Para conseguirlo no vale con cuatro bandas de gitanos o albanokosovares que roban los relojes de los turistas en plena calle, ni con cuatro magrebíes que se pelean a machetazos en un callejón del Raval. Lo único realmente funcional sería organizar un comando de sicarios sin escrúpulos que se dedicase a eliminar, de vez en cuando, a algunos turistas, a la puerta de los grandes hoteles, o sencillamente en las Ramblas, cuando están a punto de zamparse un paellador, mediado su litro de cerveza desbravada.

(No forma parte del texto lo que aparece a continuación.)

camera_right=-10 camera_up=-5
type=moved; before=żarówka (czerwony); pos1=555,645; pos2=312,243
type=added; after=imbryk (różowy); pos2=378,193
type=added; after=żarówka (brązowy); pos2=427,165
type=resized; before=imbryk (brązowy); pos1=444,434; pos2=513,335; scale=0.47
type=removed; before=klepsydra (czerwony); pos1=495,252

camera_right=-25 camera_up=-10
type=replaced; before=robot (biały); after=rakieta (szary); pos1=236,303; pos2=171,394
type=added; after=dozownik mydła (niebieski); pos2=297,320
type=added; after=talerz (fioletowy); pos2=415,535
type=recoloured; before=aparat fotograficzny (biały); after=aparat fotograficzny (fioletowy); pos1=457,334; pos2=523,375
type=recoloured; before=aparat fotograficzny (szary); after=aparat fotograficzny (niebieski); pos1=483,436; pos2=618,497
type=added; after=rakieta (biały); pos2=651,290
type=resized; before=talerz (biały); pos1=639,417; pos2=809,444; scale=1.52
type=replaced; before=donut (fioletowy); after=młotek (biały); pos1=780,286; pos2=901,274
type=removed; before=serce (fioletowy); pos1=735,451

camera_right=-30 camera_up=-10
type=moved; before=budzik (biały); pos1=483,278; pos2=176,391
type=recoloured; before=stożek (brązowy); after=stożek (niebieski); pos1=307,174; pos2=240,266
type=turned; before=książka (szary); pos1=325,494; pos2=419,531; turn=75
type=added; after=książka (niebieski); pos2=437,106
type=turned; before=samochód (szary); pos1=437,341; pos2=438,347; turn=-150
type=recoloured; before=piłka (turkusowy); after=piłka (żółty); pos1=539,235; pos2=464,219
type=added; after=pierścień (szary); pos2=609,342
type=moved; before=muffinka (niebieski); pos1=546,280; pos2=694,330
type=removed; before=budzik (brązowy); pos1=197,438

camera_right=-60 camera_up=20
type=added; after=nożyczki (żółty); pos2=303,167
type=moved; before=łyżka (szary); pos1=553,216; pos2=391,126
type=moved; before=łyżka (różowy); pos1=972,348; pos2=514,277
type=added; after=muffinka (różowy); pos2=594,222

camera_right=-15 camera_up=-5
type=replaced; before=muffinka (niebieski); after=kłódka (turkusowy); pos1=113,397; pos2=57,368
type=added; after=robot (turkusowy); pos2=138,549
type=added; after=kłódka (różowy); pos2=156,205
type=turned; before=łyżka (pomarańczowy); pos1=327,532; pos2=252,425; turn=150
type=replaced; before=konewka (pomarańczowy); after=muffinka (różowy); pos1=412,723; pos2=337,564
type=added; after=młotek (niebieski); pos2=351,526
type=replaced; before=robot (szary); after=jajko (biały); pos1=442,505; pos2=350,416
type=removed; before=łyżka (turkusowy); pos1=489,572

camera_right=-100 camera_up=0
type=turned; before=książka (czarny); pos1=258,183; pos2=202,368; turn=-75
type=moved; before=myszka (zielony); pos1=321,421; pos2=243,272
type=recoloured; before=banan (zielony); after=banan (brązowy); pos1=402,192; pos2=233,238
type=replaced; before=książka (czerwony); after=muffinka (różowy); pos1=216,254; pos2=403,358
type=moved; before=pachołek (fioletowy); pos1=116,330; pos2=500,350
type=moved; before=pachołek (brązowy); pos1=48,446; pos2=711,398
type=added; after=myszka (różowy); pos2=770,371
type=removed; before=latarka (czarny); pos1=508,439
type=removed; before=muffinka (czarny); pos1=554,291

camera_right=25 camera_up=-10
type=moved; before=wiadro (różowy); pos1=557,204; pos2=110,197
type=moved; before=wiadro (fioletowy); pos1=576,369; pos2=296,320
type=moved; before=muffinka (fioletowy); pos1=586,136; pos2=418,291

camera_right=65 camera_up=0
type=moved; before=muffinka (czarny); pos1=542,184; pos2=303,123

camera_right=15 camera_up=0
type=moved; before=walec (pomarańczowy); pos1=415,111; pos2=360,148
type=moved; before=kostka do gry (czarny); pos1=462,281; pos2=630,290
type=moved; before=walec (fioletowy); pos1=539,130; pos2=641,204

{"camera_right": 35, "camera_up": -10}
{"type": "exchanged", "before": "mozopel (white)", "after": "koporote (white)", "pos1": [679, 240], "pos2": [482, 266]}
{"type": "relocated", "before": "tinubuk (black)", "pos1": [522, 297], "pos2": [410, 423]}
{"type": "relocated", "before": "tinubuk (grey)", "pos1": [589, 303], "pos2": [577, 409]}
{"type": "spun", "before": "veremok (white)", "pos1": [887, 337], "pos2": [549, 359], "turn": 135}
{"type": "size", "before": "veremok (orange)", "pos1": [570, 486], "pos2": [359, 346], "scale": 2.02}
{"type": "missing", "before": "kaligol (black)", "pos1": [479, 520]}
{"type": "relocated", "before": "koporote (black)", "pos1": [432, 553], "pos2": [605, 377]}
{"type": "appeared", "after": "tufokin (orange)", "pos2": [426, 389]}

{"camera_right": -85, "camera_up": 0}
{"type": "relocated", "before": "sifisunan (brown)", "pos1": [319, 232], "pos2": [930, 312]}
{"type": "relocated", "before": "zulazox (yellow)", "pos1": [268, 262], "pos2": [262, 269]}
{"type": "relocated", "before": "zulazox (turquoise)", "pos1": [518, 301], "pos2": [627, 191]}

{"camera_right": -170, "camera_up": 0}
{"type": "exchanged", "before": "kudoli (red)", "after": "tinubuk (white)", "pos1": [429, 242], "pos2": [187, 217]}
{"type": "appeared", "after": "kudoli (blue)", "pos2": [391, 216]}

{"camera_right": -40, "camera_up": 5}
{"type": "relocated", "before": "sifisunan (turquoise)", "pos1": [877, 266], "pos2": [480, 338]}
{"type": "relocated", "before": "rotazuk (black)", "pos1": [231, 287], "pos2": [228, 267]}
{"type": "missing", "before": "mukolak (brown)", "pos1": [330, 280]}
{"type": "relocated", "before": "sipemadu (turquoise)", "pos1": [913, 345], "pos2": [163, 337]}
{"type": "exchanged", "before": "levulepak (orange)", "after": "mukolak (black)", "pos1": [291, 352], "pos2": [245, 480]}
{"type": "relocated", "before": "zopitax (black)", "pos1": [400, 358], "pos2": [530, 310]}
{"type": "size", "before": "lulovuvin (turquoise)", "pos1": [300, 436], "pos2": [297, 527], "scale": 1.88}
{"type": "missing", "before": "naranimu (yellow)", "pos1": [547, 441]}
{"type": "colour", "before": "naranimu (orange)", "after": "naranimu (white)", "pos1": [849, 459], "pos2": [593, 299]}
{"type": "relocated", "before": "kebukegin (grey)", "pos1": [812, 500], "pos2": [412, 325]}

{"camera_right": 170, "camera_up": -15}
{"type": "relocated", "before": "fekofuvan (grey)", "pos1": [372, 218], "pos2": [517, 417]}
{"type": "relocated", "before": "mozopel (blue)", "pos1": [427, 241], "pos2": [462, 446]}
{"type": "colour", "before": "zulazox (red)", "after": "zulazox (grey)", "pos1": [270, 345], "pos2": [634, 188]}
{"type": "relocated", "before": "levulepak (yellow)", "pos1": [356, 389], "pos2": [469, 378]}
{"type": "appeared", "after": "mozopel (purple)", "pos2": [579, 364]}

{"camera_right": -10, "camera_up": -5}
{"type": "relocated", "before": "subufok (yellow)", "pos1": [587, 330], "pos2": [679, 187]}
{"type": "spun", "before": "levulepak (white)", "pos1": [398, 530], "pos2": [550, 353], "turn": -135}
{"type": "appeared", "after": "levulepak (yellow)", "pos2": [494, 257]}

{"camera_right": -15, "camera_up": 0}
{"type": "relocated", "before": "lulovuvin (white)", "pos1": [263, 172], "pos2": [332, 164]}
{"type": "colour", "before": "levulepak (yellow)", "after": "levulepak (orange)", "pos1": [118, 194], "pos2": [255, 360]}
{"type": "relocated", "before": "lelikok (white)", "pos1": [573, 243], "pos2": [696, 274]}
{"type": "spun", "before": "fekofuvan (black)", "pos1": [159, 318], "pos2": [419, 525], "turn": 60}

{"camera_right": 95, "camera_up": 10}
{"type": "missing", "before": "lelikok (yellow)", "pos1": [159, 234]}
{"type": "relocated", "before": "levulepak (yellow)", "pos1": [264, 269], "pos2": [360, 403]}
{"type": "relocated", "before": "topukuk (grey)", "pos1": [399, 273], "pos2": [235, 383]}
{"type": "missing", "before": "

¿Dónde encontrar a esos sicarios? Es fácil: en las cárceles. Allí habitan algunos policías y guardias civiles traidores que han colaborado con el narcotráfico, han sido descubiertos por Asuntos Internos, y han sido condenados a pasarse los próximos veinte años entre rejas. Ofreciéndoles alguna reducción de condena, armándolos y poniéndolos en la calle, estos tipos podrían ir, por ejemplo, en moto a la Sagrada Familia, disparar una ráfaga a la cola de atontados, y salir pitando por la calle Valencia. O sorprender a algún grupo de jovencitos o de familias con sus maletitas con ruedecitas en el portal de una casa del centro donde han alquilado un Airbnb, y no dejar ni a uno vivo.

Cada pieza cobrada sería (secretamente) recompensada por el ministro del Interior con un año menos de prisión o incluso un tercer grado. La prensa daría noticia –si es preciso comprar a algunos periodistas, se los compra, el kilo va barato-- de la creciente frecuencia de estos atentados surrealistas, con grandes titulares escandalosos e intimidatorios.

España obtendría una mala fama mexicana o colombiana, y los extranjeros se lo pensarían dos veces antes de comprarse un piso en el Ensanche. Los dueños de las cervecerías de las Ramblas, de las tiendas de souvenirs y de los cafés cool claro que lo lamentarían, pero ellos son también extranjeros y turbios, que se fastidien. Que se vayan a Lubliana. Nuestras bonitas ciudades volverían a manos de sus legítimos dueños: nosotros.